A second important limitation is the potential for chance associations (i.e., a type I error), given the number of factors that were tested. However, as we acknowledged a priori, our goal was more focused on determining feasibility of a retrospective study design, the effort required, and acquiring data with which to estimate more precisely the minimal sample size than it was on generating definitive results. As such, we consider our findings to be hypothesis generating.

This study has been useful for clarifying logistical issues and for refining our sample size estimates for a more definitive study. In subsequent efforts, we plan to use a prospective case-control design with a city-wide surveillance system to identify cases and controls. This type of prospective approach was used successfully to study the association of Reye’s syndrome and aspirin use [26]. Based on exposure rates of the variables in Table 2, we estimate requiring 70- 80 cases and 210-240 controls. A study of this size would allow the use of multivariate analysis to determine which factors are independently associated with advanced colorectal neoplasia.

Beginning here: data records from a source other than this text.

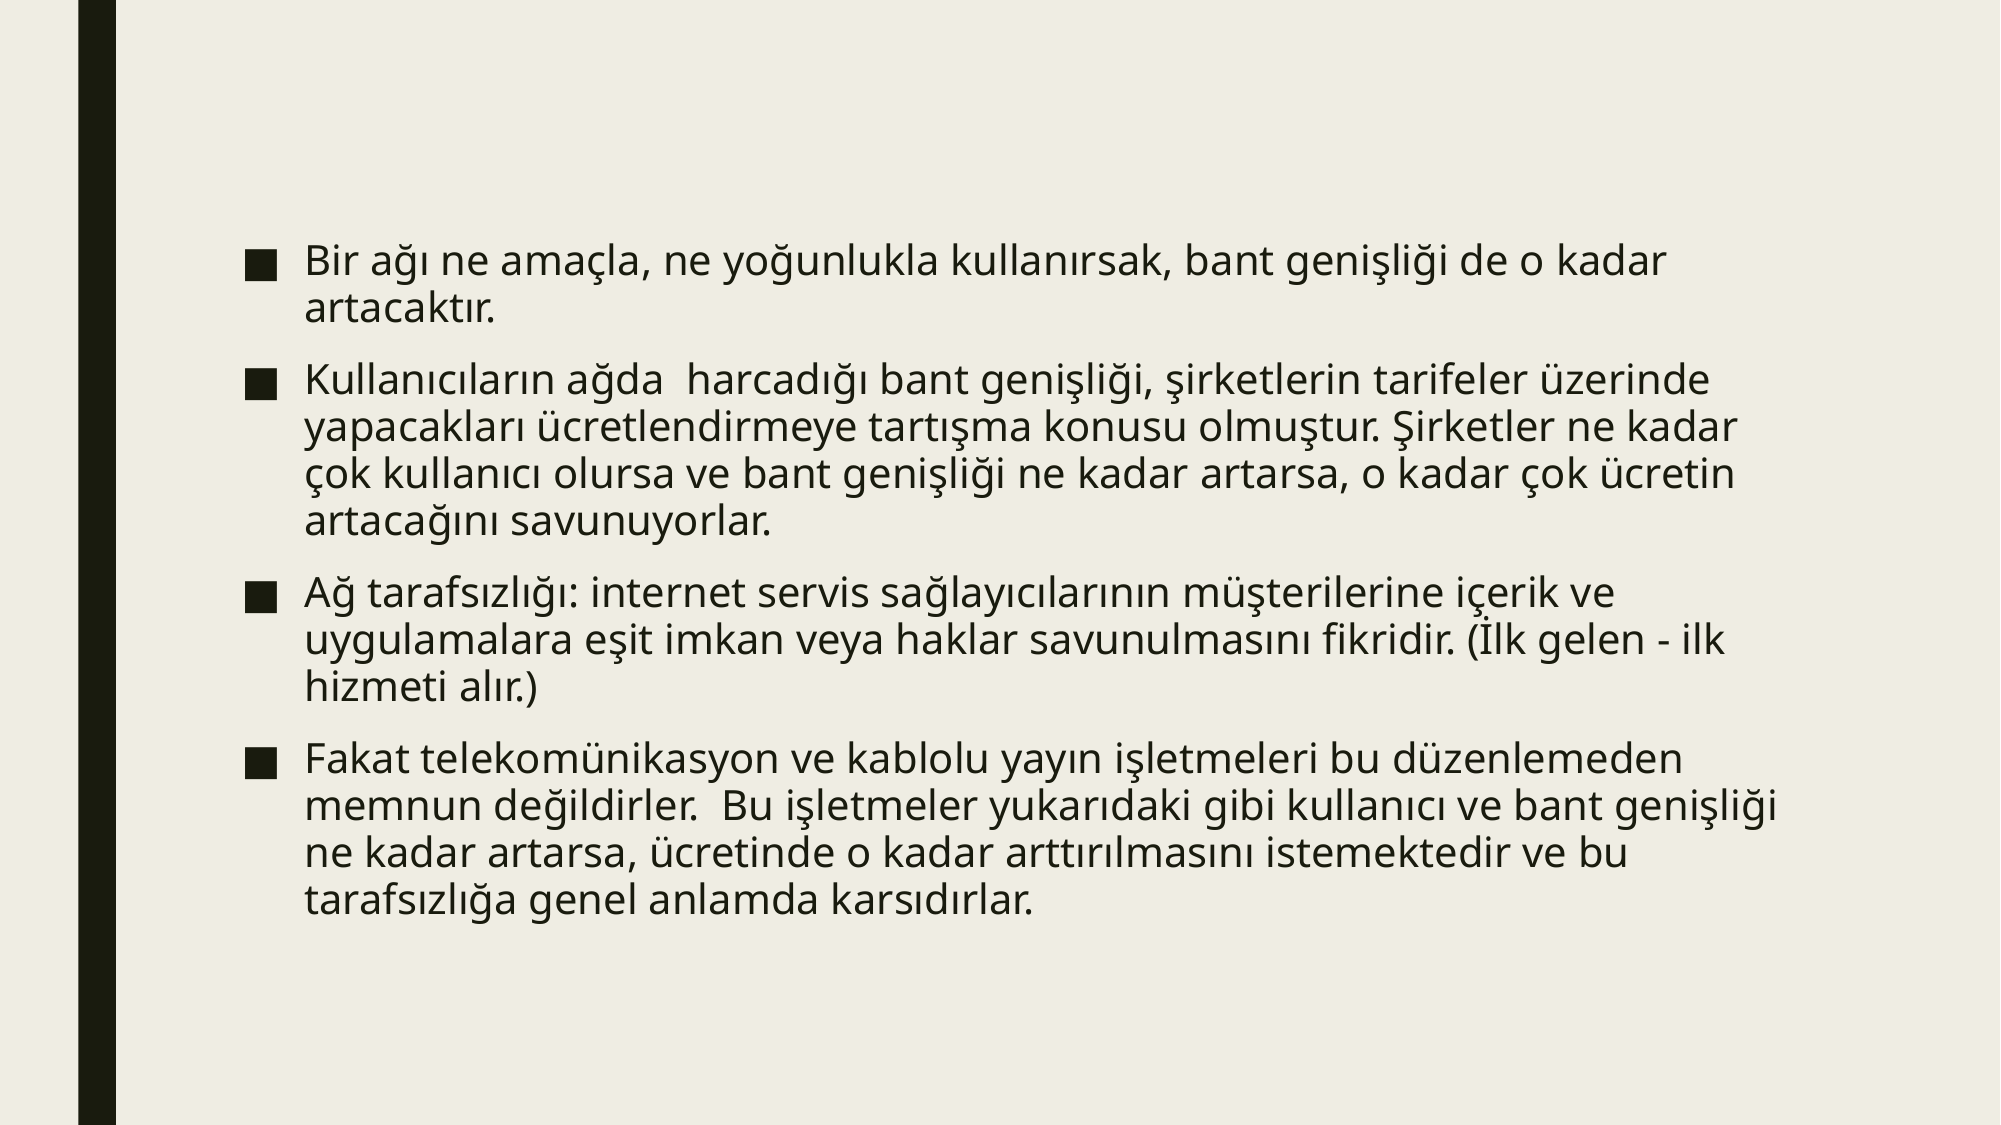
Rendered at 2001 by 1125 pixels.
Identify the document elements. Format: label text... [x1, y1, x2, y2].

list Bir ağı ne amaçla, ne yoğunlukla kullanırsak, bant genişliği de o kadar artacaktır. Kullanıcıların ağda harcadığı bant genişliği, şirketlerin tarifeler üzerinde yapacakları ücretlendirmeye tartışma konusu olmuştur. Şirketler ne kadar çok kullanıcı olursa ve bant genişliği ne kadar artarsa, o kadar çok ücretin artacağını savunuyorlar. Ağ tarafsızlığı: internet servis sağlayıcılarının müşterilerine içerik ve uygulamalara eşit imkan veya haklar savunulmasını fikridir. (İlk gelen - ilk hizmeti alır.) Fakat telekomünikasyon ve kablolu yayın işletmeleri bu düzenlemeden memnun değildirler. Bu işletmeler yukarıdaki gibi kullanıcı ve bant genişliği ne kadar artarsa, ücretinde o kadar arttırılmasını istemektedir ve bu tarafsızlığa genel anlamda karsıdırlar. [226, 230, 1802, 818]
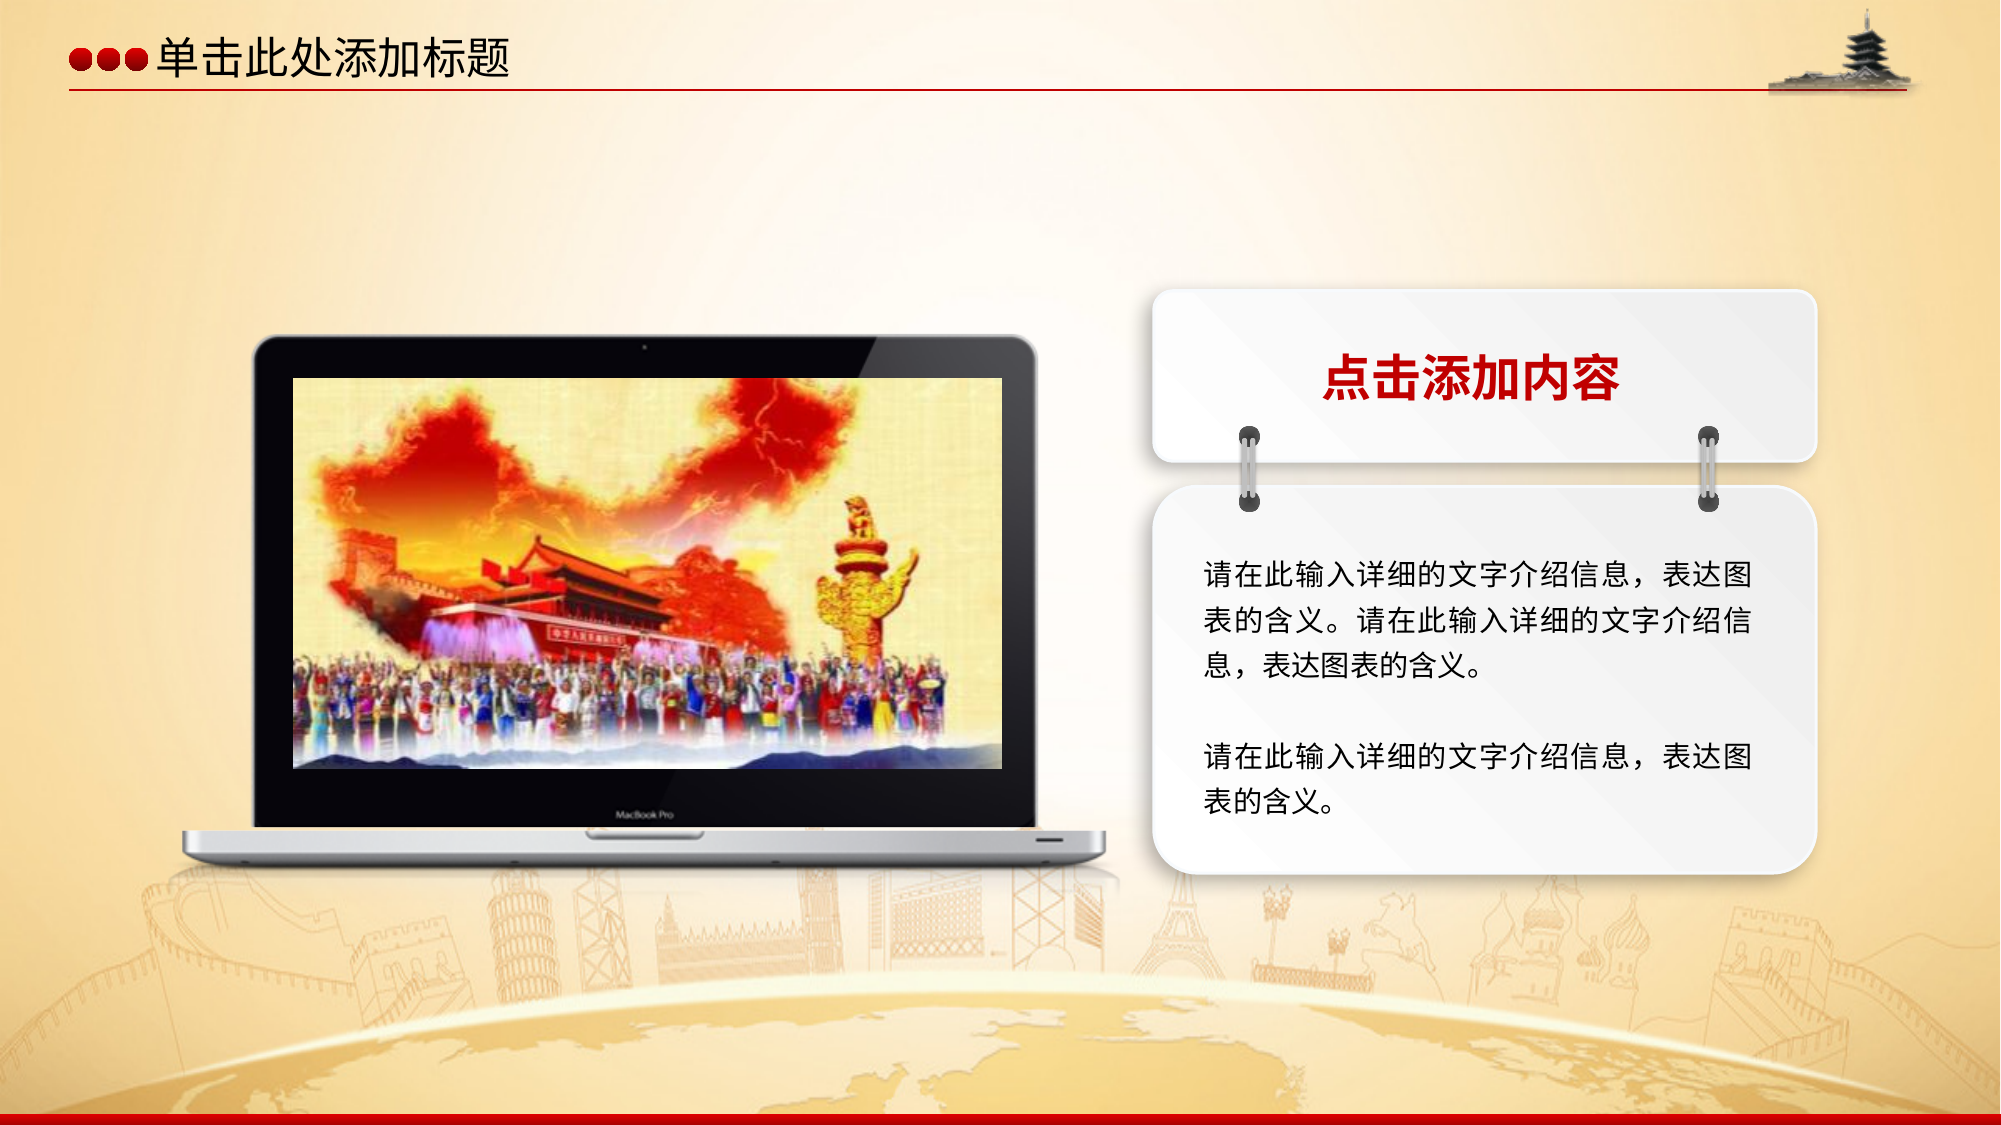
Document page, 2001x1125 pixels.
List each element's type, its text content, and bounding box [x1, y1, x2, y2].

text_box [0, 1114, 2000, 1125]
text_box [142, 300, 1147, 905]
text_box [96, 46, 122, 72]
text_box 单击此处添加标题 [155, 30, 512, 84]
text_box [123, 46, 150, 72]
picture [0, 0, 2001, 1125]
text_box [1153, 290, 1817, 873]
text_box [68, 46, 94, 72]
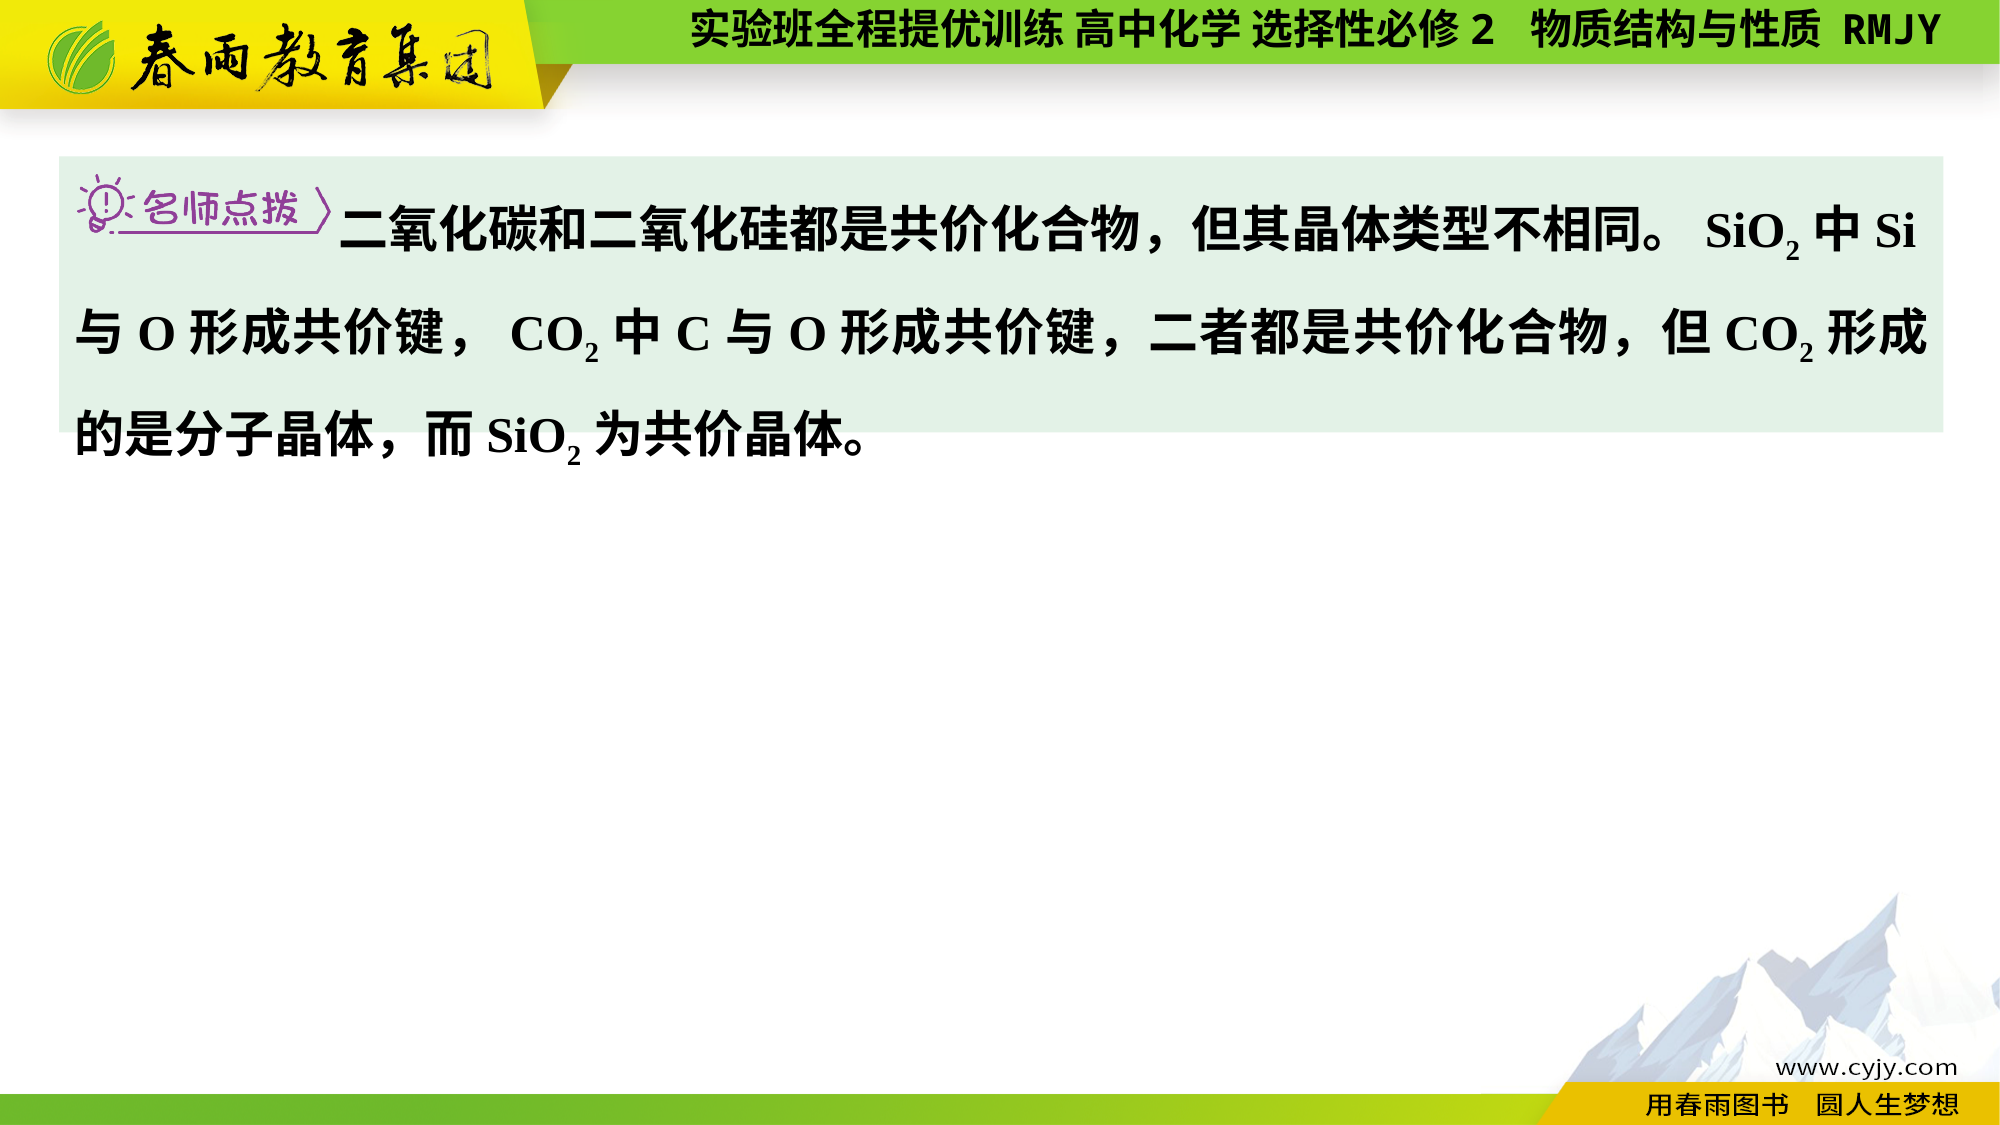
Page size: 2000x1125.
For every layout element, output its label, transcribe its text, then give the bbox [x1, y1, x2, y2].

list 二氧化碳和二氧化硅都是共价化合物，但其晶体类型不相同。SiO2中Si与O形成共价键，CO2中C与O形成共价键，二者都是共价化合物，但CO2形成的是分子晶体，而SiO2为共价晶体。 [59, 156, 1944, 433]
picture [0, 0, 2000, 1125]
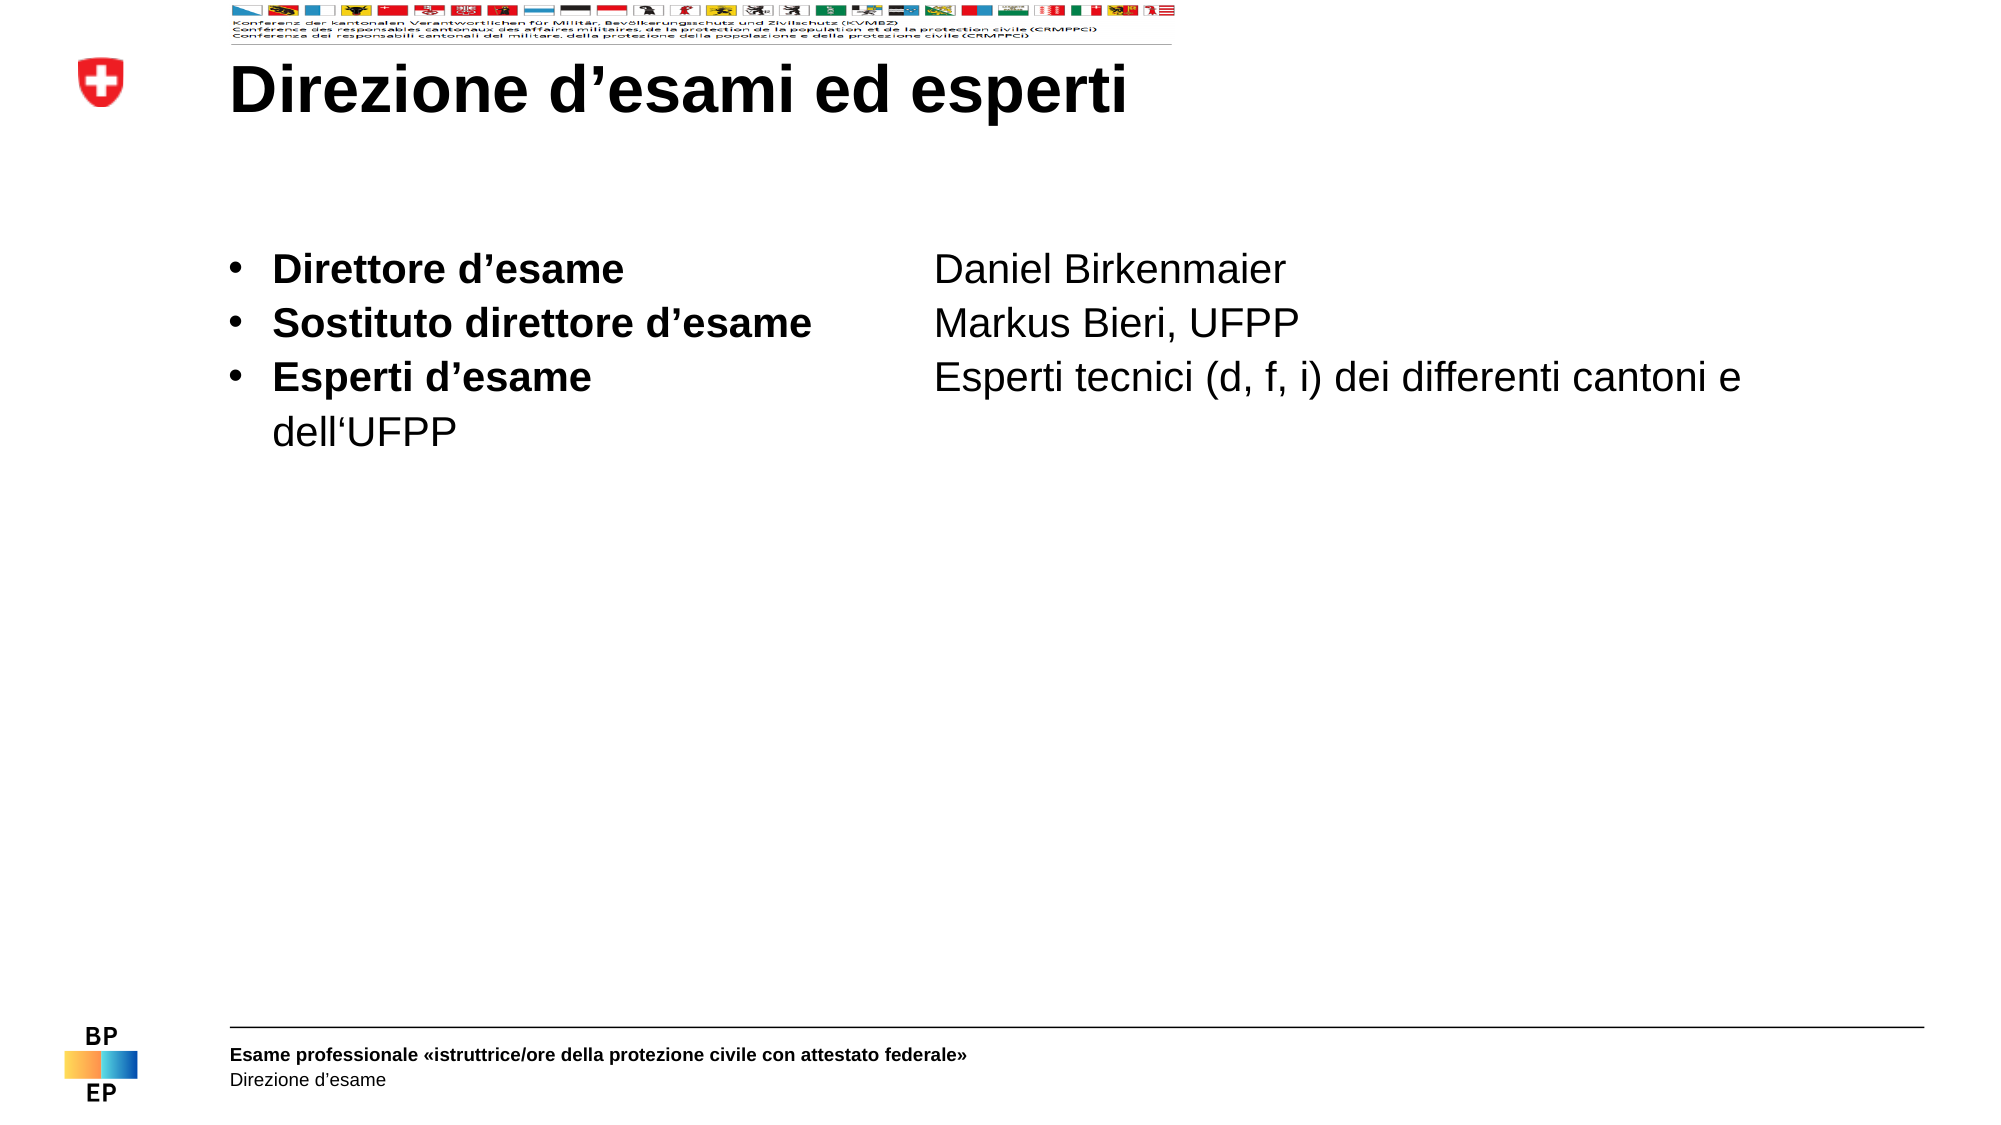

In conclusion, while it was feasible to use a retrospective case-control study design, the low recruitment rate precludes use of this method for a more definitive study. Several potential risk factors for advanced sporadic colorectal neoplasia were identified. It remains to be determined whether these factors represent an artifact of selection bias or true risk factors that may be used to stratify risk and target colorectal cancer screening in persons younger than 50 years old.

Acknowledgments

Dr. Imperiale had full access to all of the data in the study and takes responsibility for the integrity of the data and the accuracy of the data analysis.

Grant Support: In part from the American Society of Gastrointestinal Endoscopy and from NIH grant K24 DK002756.

Footnotes

1During the past several years, the phrase “advanced neoplasia” has been used in several studies [6-10] to refer to the combination of adenocarcinoma and certain types of pre-malignant polyps, which include tubular adenomas 1 cm or larger, polyps with villous histology, and polyps with high-grade dysplasia. As such, “advanced neoplasia” is now, for better or for worse, the outcome by which studies of screening and surveillance are measured. Whether the pre-malignant components of this composite outcome measure are as sinister as adenocarcinoma is not known, though it is believed that advanced, pre-malignant polyps are at high risk to evolve to invasive carcinoma in the short-term.